Examinations were performed on each mouse on a weekly basis and pictures of the grafted site were taken during the follow-up period. Finally, mice were euthanized by CO2 inhalation and tissue samples were harvested and fixed in 4% paraformaldehyde for subsequent immunohistochemical analysis.
4.10. Immunofluorescence
In vitro polymerizable skin hydrogels were embedded in paraffin, sectioned and stained with anti-human high molecular weight keratin antibody (1:40, clone 34E12, Dako, CA, USA) and anti-human vimentin (1:100, clone SP20, Abcam, Cambridge, UK). Deparaffinized tissue sections (5 µm) were rinsed with PBS solution twice for 10 min, and permeabilized in a PBS solution containing 0.3% Triton X-100 (Sigma Aldrich) for another 5 min. Following this, the samples were incubated at 4 °C overnight with primary antibodies (1:100) containing 10% normal goat serum (Fischer Scientific, Hampton, NH, USA) as a blocking agent. After several washes, samples were incubated with corresponding secondary antibodies (1:500) (Life Technologies, Carlsbad, CA, USA) for 2 h at room temperature, and were finally stained with 4’,6-diamidino-2-phenylindole (DAPI) to allow nuclei visualization. Photos were captured using the DM6000B fluorescence microscope (Leica) fitted with a DFC310FX camera (Leica).
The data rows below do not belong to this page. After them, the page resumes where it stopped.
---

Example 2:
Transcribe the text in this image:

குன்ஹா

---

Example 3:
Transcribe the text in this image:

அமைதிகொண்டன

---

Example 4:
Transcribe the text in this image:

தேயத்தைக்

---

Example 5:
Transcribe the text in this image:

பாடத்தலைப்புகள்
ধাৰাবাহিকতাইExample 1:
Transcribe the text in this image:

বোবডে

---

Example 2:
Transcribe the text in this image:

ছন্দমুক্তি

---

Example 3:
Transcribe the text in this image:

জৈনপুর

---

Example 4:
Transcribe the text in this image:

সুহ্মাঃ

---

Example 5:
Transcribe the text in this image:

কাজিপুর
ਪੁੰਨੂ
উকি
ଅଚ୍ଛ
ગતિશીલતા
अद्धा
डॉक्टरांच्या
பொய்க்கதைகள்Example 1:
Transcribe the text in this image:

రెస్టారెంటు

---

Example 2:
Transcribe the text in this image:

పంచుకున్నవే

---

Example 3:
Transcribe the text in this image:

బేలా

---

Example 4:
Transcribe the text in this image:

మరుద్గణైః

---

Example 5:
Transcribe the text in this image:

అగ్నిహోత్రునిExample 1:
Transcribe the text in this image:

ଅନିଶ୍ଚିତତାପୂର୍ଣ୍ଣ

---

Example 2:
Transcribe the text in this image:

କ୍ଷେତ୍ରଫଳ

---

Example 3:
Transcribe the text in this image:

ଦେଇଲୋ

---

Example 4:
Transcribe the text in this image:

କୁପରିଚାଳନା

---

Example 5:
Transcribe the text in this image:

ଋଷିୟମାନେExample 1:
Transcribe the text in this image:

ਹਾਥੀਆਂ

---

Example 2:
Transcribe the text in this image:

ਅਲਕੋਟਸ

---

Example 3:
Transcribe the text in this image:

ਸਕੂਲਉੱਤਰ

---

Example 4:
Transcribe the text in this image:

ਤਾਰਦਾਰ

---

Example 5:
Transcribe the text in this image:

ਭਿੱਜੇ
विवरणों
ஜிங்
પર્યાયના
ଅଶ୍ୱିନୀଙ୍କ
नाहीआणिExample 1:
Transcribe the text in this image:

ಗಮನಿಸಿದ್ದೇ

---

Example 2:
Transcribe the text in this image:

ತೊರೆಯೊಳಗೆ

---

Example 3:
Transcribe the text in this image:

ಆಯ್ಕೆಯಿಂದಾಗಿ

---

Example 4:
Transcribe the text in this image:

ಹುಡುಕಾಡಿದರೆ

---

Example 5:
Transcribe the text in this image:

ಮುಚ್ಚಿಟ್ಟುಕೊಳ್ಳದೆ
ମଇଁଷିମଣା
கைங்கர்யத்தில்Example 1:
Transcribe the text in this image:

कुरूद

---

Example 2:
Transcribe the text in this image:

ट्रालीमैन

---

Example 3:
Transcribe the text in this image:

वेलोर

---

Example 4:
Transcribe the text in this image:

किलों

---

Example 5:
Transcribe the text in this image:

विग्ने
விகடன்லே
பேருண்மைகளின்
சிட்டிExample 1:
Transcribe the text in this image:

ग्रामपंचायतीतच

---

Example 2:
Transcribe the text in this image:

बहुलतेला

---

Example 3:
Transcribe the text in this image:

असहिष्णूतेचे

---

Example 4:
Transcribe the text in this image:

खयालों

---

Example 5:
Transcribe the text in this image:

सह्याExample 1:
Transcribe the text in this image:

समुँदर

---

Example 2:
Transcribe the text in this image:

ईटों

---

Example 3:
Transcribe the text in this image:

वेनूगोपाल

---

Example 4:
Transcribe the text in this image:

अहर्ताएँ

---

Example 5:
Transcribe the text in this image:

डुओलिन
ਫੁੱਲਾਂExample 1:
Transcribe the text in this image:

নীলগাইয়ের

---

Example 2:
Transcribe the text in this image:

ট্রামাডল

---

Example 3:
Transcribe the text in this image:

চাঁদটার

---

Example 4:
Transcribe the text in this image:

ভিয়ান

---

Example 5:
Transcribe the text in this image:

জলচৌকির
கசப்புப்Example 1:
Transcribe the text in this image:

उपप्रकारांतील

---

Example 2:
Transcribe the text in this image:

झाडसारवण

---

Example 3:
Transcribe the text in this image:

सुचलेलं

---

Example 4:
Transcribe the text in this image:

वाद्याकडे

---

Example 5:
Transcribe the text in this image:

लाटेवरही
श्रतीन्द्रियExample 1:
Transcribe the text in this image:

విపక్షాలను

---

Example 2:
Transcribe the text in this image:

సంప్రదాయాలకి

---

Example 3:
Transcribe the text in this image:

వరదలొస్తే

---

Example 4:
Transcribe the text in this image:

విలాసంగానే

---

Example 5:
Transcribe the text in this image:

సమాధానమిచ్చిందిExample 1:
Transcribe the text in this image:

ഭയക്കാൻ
4.11. Immunohistochemistry
The samples from athymic mice’s grafted area (control and polymerizable skin groups) were fixed in 4% paraformaldehyde and embedded in paraffin. Deparaffinized tissue sections (5 µm) were rinsed with PBS solution twice for 10 min, incubated 5 min in 3% hydrogen peroxide (Sigma Aldrich) in absolute methanol (Sigma Aldrich) to inactive endogenous peroxidases, and permeabilized in a PBS solution containing 0.3% Triton X-100 for another 5 min. Following this, the samples were incubated for 48 h at 4 °C with primary antibodies anti-human involucrin (1:100, clone SY5, Sigma Aldrich), anti-human keratin 10 (1:100, clone LH2, Abcam) or anti-human vimentin (1:100, clone SP20, Abcam), containing 10% normal goat serum as a nonspecific reaction blocking agent. Next, samples were incubated with the peroxidase-conjugated secondary antibody (1:200) (Vector Laboratories, Burlingame, CA, USA) for 2 h. Subsequently, the samples were incubated with 0.03% H2O2 (Vector Laboratories), 0.1% 3,3′-diaminobenzidine (Vector Laboratories) in 0.1 M PBS pH 7.4 for 10–20 s or until a brown precipitate appeared. Finally, nuclei were counterstained with haematoxylin and tissue slides were dehydrated, cleared, and mounted. Photos were captured using the DM6000B bright-field microscope (Leica) fitted with a DFC310FX camera (Leica).
4.12. Data Analysis
Graphic representations and linear regression were performed using Excel version 2016 (Microsoft®, Redmond, WA, USA), and statistical evaluation was performed using IBM SPSS Statistics version 22 (IBM Corp, Armonk, NY, USA). The normal distribution of tested values was assessed by the Shapiro–Wilk method. Significant differences among defined groups were tested using parametric tests, one-way ANOVA followed by a Student’s t-test (for stability study and the cell density in the viability assay) and using the non-parametric test Mann–Whitney U (for the cell viability in the viability assay). A difference at a level of p < 0.05 was considered to be statistically significant. The quantitative data is expressed as mean ± SD.